演劇評論家 中村 義裕
「地獄が恐うおすのんか? 修羅がそんなに恐ろしおすか。好いた男と見る修羅や。おちる地獄や。おちとみやす…」。作品の終盤で発せられる登場人物の言葉が、実際に頭の上で聞こえるような気がして、戦慄が走ったのを憶えている。
歌舞伎は既に見始めていたので、歌舞伎の世界や歴史の大まかなことはある程度わかってはいた。しかし、江戸時代から時空を超えて現代の京都・嵯峨野で展開されるドラマと、こういう形での結び付きを見せるとは、予想だにしなかった。演劇科で芝居の勉強をしたにも関わらず、何とも恥ずかしい限りだ。
舞台になっている京都・化野の念仏寺を訪れたのは、それから四、五年ののちだっただろうか。同行した友人も、『花曝れ首』を読んでたちまち赤江病の患者になり、師走の京都へ出掛けた。
12月に出掛けたのは、観光客が少ない閑散期で、宿泊費が安かったことも大きかったが、四条河原町の南座で毎年恒例の「顔見世興行」を観るためでもあった。
中学生の頃から歌舞伎に惑溺していた私は、もう大学生の頃はいっぱしの歌舞伎通気取りで、アルバイト代を貯めては年に一度の顔見世通いを始めた。
その日程を一日増やし友人と念願の化野へ出掛けた。
念仏寺までの坂道は、作品でも描写されているようにそう賑やかではなかった。
ようやく目的の念仏寺へ着き、無数とも思える小さな石仏が所狭しと並んでいる「西院の河原」も見た。
これが、あの念仏寺か!との感激があった一方で、正直に言えば違和感をも覚えていた。何かが違うのだ。
日差しの弱い12月で、多少曇ってはいたものの、極端に天気が悪いわけではない。昼を過ぎたばかりでも、他に観光客もいない静かな場所だ。暫く無言で友人と寺内を散策し、帰路に着いた。市の中心部へ向かう嵐山電車に揺られながら、友人も同じ感覚を得たと語った。それは何だったのだろうか、と話していて気付いたのは、私たちの頭の中には、すでに『花曝れ首』で描かれていた赤江さんの化野念仏寺の光景が勝手に出来上がっていたのだ。
そこには、存在するはずのない春之助と秋童の、二人の色子の気配がなかったのだ。
考えてみれば当然の話で、物語の中の人物がその場に存在するはずもない。しかし、そう思わせても不思議ではないほどの鮮烈なイメージを作品が持っている、ということだ。
多くの読者が「赤江瀑ベスト」などを選ぶ折に、必ず上位にこの作品がランクインしているのも、当然のことだ。

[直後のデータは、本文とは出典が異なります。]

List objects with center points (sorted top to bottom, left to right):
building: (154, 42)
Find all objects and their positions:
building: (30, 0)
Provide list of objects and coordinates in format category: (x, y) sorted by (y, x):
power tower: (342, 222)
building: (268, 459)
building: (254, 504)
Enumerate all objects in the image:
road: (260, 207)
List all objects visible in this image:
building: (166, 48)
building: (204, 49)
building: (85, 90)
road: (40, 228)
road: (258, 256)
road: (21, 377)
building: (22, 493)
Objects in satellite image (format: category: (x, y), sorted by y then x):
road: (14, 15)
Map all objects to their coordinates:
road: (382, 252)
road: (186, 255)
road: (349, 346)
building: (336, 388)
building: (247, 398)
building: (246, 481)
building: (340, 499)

それから30年以上の時を経て、同じ時期に京都で顔見世を観ている折、小半日時間が空いた。それは良かったのだが、あいにく外は冷たい冬の雨がかなりの勢いで降っている。暫し考えたが、今しかない、と贅沢を承知で化野へタクシーを飛ばした。京都は30分も走れば明らかに空気も気候も違う場所へ行ける。幸い、ホテルが中心部からややはずれていたので、そう時間はかからず、化野へ着いた。

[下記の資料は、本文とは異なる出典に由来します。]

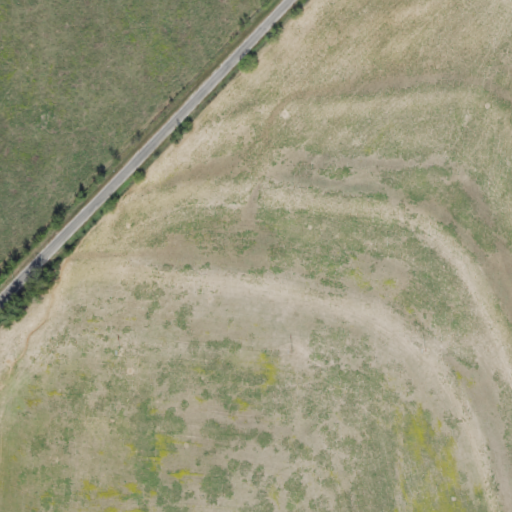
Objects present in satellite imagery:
road: (143, 150)
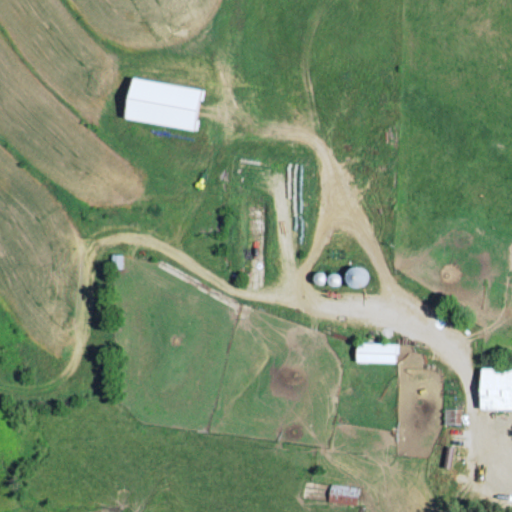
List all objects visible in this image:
building: (237, 130)
building: (113, 261)
building: (355, 275)
building: (375, 352)
building: (496, 388)
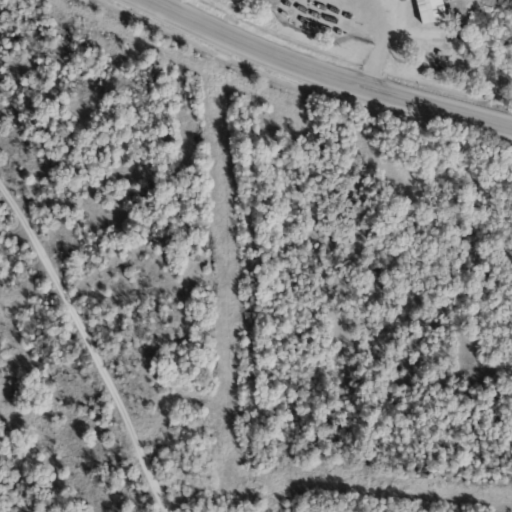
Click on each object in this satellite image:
building: (434, 11)
building: (435, 11)
road: (325, 75)
road: (89, 349)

辺りの景色は、以前とほとんど変わっておらず、30年の歳月などなかったような佇まいを見せている。時期や天候のせいもあるだろうが、周りには人っ子一人いない。大急ぎで寺内へ入り、「西院の河原」へ行ったが、大粒の冷たい雨に濡れそぼった石仏群は、余計 儚げに見えた。
何も変わっていないことにゆえもなく安心し、タクシーへ走る途中、何かの気配を感じた。それが春之介と秋童であれば話は出来過ぎで、何の気配だったのか、それはいまだにわからずにいる。
「花曝れ首」
嵯峨の野の奥、小倉山の北山麓といえば、このあたりは夏のさかりの日曝らし道を歩いていても、闇の黄泉路のおどろなかげが、ふと見あげた揚げ店造りの人家の軒端や木立の葉裏、草間の底にさまよい出でて、眼を灼く陽ざしにつつまれてはいるけれども、なにやら手まねき袖引きする黒い見えないものの手が、不意に間近で身をおどらす。